> _Exercise description_
Repeat the records below exactly from the line containing "Nombre del sitio" to the line containing "- [x] P41 - Aggregate Functions", taking in both of those lines. Drop the pictures.

Pictures paired with source code:
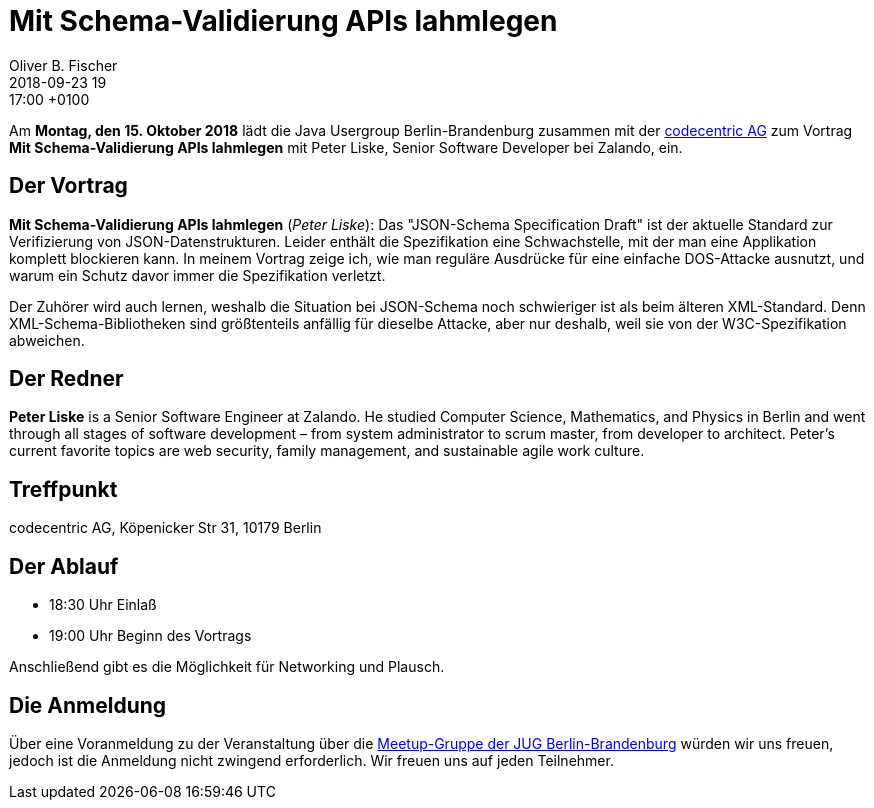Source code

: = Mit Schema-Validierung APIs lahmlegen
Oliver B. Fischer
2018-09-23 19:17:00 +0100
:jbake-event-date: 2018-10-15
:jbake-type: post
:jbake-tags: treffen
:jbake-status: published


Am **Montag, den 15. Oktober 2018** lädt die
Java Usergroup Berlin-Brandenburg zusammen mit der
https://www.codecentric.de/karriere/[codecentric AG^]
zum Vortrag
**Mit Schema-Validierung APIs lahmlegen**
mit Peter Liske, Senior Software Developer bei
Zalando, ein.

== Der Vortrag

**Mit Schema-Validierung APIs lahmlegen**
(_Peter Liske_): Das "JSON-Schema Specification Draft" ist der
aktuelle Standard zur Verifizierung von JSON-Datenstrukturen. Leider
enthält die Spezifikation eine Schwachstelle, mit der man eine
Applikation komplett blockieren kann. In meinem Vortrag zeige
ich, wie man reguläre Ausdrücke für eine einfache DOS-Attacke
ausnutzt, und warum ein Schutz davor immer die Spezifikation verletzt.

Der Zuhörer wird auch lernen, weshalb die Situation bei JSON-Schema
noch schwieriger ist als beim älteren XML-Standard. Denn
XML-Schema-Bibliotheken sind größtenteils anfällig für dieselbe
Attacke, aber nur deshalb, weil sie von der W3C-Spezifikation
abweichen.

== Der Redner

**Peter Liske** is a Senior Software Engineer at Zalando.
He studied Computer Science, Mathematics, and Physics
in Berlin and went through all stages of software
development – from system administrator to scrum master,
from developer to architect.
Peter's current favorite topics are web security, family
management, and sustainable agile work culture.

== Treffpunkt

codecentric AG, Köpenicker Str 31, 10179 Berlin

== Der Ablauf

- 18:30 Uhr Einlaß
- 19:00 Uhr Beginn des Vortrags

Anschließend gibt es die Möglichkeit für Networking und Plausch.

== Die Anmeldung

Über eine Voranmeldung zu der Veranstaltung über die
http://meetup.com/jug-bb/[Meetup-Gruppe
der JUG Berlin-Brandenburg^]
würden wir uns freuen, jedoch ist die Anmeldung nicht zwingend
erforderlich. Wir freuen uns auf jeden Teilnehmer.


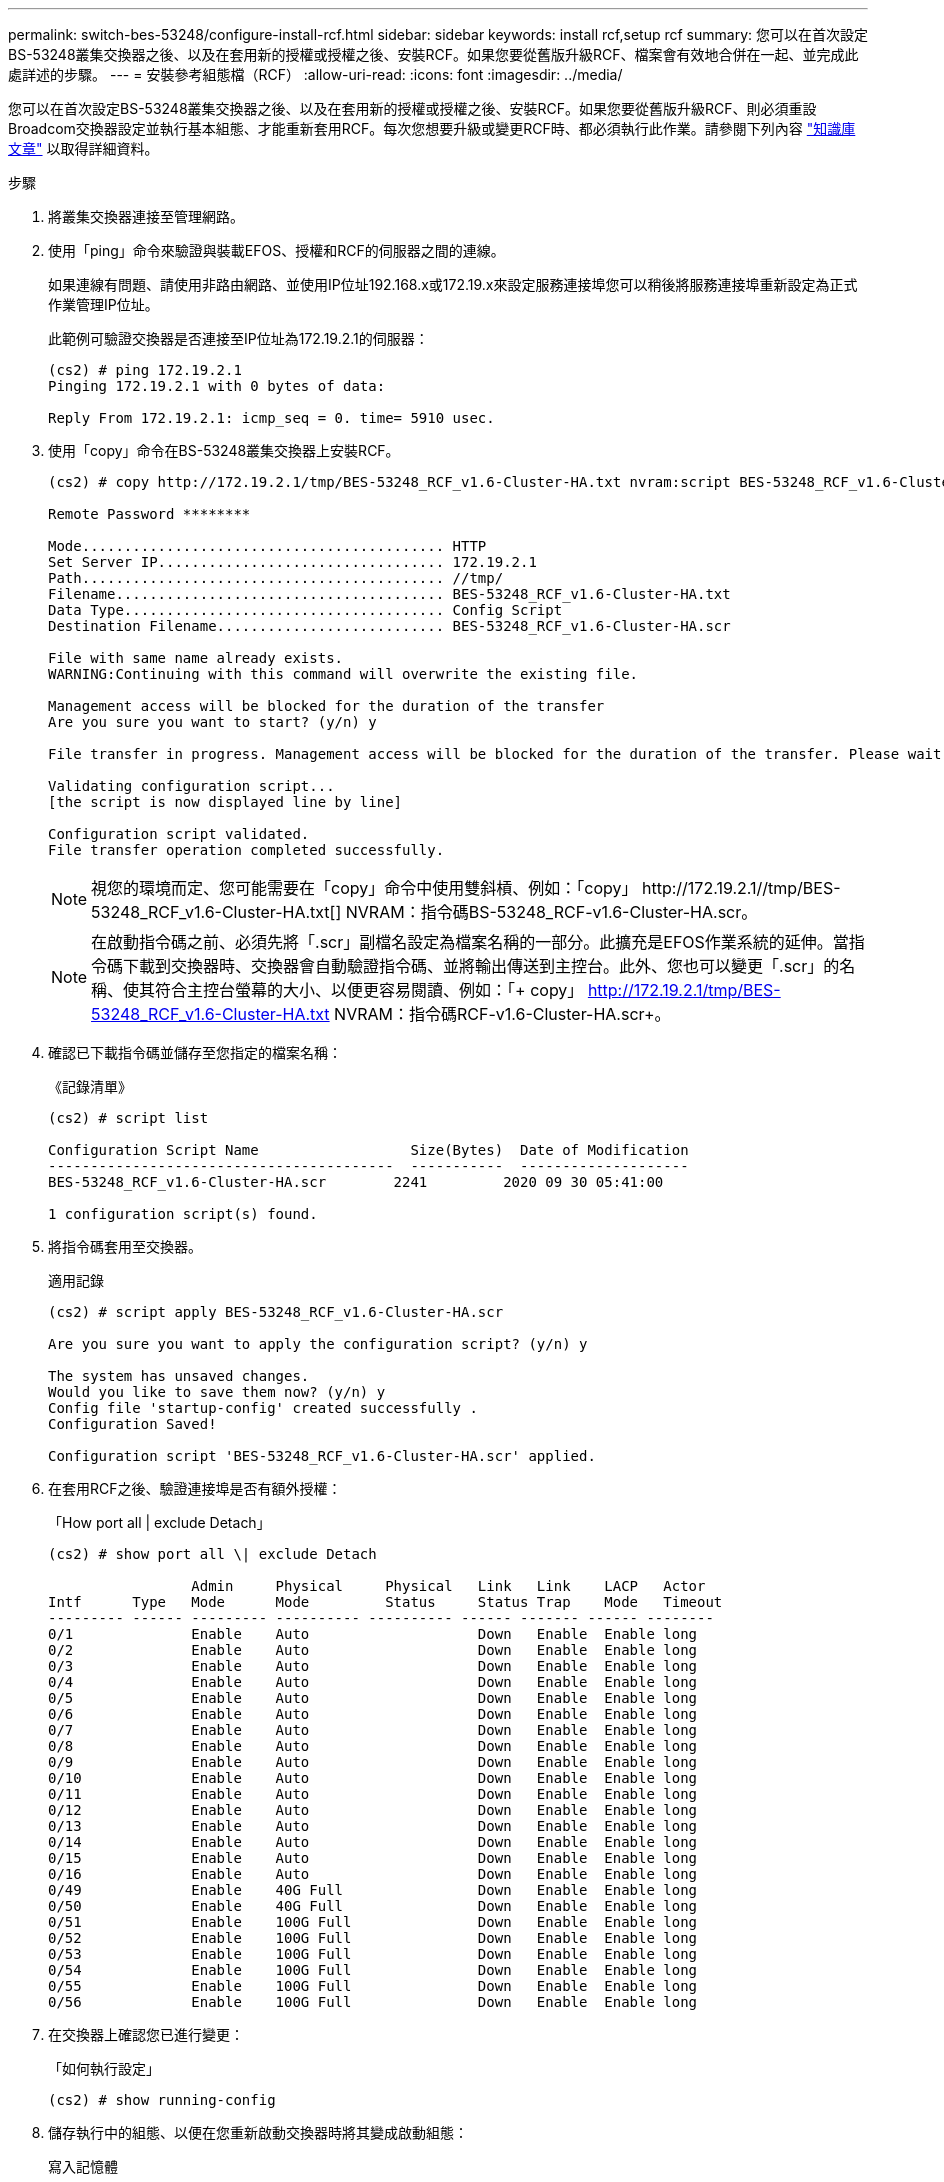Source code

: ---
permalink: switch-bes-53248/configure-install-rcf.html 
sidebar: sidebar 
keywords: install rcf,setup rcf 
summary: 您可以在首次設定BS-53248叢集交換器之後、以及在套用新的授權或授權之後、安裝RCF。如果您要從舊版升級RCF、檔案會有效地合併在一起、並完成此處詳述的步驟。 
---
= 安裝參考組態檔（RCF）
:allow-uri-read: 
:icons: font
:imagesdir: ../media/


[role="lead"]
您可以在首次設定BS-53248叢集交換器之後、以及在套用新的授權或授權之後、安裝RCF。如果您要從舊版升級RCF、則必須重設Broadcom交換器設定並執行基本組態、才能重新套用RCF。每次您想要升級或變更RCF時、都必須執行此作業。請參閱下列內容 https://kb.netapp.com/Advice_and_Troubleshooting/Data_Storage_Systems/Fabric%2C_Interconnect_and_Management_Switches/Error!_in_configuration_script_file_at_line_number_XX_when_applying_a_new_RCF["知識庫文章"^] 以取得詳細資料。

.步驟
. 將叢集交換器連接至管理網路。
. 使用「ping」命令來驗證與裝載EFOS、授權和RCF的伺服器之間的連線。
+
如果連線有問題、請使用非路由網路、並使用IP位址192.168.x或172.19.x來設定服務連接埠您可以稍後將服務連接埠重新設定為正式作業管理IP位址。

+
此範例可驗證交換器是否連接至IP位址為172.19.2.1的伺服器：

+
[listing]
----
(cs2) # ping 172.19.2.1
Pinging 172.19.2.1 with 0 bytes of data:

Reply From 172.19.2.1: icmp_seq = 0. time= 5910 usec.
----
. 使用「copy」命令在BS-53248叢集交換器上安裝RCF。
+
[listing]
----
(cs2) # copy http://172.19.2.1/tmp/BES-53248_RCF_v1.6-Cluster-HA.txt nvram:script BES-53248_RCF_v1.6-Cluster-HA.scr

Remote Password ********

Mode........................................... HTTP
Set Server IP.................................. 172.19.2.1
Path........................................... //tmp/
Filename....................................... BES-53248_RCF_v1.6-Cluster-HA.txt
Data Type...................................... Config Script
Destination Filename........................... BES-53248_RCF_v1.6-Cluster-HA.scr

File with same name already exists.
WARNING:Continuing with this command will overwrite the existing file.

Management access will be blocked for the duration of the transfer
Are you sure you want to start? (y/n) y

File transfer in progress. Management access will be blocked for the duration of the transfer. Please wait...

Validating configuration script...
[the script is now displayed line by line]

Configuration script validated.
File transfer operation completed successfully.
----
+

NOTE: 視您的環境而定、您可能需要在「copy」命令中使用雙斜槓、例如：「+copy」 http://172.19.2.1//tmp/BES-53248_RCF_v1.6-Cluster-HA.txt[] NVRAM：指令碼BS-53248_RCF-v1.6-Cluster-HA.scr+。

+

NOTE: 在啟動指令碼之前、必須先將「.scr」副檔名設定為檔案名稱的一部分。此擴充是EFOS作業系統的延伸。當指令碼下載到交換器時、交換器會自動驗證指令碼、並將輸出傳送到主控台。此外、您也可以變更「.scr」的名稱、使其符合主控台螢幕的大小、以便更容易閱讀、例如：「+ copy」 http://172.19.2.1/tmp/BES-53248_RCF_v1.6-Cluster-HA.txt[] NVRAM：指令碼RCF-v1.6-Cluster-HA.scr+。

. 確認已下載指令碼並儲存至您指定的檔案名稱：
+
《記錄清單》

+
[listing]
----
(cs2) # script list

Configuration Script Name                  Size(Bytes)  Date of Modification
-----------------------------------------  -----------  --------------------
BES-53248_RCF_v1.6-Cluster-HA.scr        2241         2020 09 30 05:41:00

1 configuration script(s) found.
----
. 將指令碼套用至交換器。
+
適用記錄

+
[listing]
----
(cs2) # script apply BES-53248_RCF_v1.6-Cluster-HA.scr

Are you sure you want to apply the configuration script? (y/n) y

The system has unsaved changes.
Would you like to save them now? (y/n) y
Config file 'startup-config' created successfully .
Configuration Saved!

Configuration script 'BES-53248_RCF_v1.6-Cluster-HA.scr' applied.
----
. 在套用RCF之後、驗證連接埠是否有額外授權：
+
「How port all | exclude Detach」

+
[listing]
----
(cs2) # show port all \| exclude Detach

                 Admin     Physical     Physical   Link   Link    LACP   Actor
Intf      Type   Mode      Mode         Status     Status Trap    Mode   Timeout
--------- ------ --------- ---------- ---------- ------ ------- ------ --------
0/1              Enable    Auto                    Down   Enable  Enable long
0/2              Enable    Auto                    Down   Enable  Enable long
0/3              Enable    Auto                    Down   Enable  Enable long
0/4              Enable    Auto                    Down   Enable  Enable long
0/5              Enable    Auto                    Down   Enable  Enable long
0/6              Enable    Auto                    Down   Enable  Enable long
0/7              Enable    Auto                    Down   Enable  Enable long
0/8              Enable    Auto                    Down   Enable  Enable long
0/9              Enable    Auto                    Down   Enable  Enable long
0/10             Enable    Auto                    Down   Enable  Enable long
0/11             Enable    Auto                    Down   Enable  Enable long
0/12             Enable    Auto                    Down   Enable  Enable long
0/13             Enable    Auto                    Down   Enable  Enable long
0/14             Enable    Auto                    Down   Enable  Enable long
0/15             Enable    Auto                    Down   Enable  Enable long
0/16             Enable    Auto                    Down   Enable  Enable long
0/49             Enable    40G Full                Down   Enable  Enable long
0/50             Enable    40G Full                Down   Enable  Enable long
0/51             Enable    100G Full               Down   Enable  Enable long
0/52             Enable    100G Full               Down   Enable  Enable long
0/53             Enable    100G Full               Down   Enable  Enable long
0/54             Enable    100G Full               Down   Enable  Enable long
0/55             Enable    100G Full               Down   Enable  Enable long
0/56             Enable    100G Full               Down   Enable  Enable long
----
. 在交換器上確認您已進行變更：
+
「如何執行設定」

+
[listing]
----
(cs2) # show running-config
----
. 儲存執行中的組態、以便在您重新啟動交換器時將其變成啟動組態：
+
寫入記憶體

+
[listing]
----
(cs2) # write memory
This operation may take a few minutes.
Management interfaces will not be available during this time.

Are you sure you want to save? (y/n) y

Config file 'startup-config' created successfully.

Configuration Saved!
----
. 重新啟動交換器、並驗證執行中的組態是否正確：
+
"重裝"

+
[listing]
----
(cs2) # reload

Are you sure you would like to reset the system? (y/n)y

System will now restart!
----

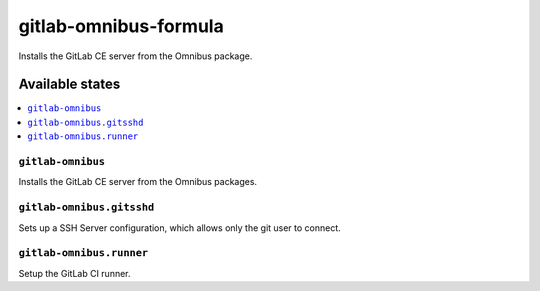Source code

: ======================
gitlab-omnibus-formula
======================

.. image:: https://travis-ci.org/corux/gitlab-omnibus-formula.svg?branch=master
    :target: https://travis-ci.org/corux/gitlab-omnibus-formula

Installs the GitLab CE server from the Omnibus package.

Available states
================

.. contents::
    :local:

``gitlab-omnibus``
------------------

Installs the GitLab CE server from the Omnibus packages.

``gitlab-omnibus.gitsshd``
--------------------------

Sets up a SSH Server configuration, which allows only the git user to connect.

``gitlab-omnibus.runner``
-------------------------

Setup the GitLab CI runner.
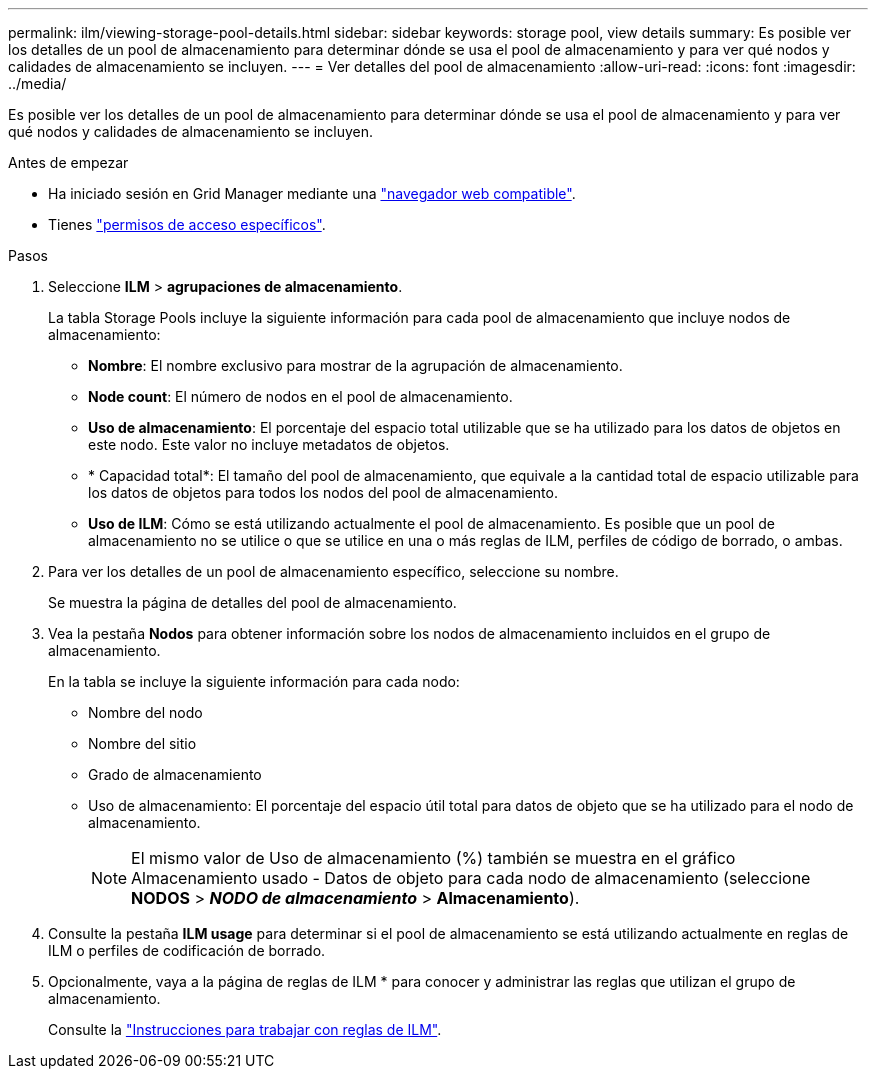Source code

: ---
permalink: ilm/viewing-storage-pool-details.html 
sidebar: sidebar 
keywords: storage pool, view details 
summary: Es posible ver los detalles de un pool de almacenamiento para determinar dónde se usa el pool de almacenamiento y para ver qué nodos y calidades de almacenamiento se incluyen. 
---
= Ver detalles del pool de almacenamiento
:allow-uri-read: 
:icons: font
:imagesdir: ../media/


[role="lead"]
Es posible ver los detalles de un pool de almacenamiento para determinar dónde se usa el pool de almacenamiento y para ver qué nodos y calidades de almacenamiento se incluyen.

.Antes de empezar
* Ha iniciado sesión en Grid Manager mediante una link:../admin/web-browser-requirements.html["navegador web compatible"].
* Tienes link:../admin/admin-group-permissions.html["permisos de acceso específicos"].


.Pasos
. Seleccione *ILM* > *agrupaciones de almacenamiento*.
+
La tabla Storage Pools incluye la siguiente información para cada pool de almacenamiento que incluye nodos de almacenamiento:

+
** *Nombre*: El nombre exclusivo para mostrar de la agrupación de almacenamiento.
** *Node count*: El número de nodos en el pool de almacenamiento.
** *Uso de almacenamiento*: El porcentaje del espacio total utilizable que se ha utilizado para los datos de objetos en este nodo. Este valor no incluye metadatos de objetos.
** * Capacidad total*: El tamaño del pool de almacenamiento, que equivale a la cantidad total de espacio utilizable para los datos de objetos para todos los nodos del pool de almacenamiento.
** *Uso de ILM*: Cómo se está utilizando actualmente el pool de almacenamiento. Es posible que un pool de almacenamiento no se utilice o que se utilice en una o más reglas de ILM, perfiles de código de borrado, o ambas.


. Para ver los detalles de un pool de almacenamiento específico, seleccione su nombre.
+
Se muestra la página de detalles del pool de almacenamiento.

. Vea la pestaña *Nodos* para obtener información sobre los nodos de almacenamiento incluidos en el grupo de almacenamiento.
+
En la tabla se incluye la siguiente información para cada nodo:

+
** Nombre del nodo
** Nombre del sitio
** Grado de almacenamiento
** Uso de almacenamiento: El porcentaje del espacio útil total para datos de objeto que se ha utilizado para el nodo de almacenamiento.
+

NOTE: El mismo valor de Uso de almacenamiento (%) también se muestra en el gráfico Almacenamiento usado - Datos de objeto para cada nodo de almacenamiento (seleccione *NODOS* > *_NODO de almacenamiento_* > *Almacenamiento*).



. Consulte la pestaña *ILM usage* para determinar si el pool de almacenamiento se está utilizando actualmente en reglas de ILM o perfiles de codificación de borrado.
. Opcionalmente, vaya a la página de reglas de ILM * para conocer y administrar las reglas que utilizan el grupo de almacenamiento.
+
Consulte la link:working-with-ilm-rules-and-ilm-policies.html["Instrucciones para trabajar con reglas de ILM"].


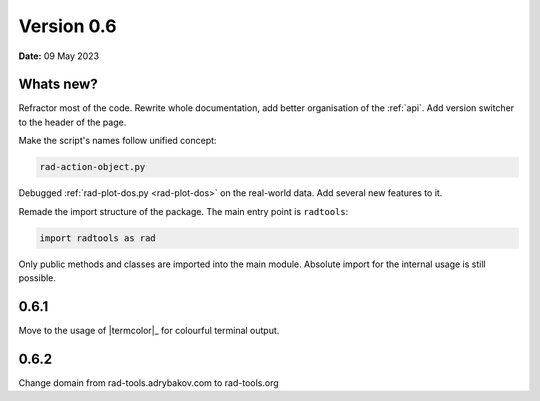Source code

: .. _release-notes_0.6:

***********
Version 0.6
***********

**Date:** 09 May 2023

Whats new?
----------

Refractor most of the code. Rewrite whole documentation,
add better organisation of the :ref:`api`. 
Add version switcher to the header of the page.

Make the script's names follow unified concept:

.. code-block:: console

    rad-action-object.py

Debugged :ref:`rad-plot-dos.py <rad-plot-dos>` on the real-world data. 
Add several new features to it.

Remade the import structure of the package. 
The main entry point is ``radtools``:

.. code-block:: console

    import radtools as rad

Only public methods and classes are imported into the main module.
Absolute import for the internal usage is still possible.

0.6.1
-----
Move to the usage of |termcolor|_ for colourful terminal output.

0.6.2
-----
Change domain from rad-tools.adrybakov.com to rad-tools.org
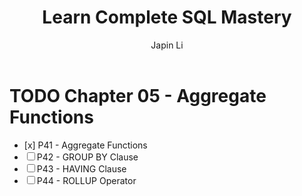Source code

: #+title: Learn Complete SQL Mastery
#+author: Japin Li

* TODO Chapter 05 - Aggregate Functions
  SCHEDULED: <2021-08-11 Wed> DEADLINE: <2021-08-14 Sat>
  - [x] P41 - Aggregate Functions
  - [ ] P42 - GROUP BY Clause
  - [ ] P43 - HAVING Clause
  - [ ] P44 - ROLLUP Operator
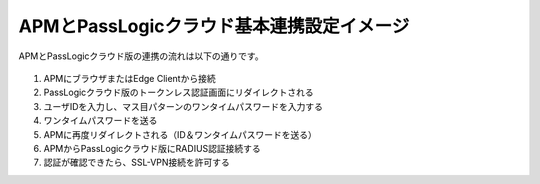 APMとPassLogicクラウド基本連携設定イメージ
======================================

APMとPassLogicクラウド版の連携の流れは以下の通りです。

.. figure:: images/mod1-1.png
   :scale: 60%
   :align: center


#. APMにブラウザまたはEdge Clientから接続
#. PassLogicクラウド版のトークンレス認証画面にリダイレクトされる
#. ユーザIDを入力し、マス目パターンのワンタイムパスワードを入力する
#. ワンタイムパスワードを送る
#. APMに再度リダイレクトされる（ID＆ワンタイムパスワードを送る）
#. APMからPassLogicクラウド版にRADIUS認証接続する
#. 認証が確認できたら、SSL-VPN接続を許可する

> _Result of the exercise_
** Nombre del sitio
** Grado de almacenamiento
** Uso de almacenamiento: El porcentaje del espacio útil total para datos de objeto que se ha utilizado para el nodo de almacenamiento.
+

NOTE: El mismo valor de Uso de almacenamiento (%) también se muestra en el gráfico Almacenamiento usado - Datos de objeto para cada nodo de almacenamiento (seleccione *NODOS* > *_NODO de almacenamiento_* > *Almacenamiento*).



. Consulte la pestaña *ILM usage* para determinar si el pool de almacenamiento se está utilizando actualmente en reglas de ILM o perfiles de codificación de borrado.
. Opcionalmente, vaya a la página de reglas de ILM * para conocer y administrar las reglas que utilizan el grupo de almacenamiento.
+
Consulte la link:working-with-ilm-rules-and-ilm-policies.html["Instrucciones para trabajar con reglas de ILM"].


Source code

: .. _release-notes_0.6:

***********
Version 0.6
***********

**Date:** 09 May 2023

Whats new?
----------

Refractor most of the code. Rewrite whole documentation,
add better organisation of the :ref:`api`. 
Add version switcher to the header of the page.

Make the script's names follow unified concept:

.. code-block:: console

    rad-action-object.py

Debugged :ref:`rad-plot-dos.py <rad-plot-dos>` on the real-world data. 
Add several new features to it.

Remade the import structure of the package. 
The main entry point is ``radtools``:

.. code-block:: console

    import radtools as rad

Only public methods and classes are imported into the main module.
Absolute import for the internal usage is still possible.

0.6.1
-----
Move to the usage of |termcolor|_ for colourful terminal output.

0.6.2
-----
Change domain from rad-tools.adrybakov.com to rad-tools.org
Source code

: #+title: Learn Complete SQL Mastery
#+author: Japin Li

* TODO Chapter 05 - Aggregate Functions
  SCHEDULED: <2021-08-11 Wed> DEADLINE: <2021-08-14 Sat>
  - [x] P41 - Aggregate Functions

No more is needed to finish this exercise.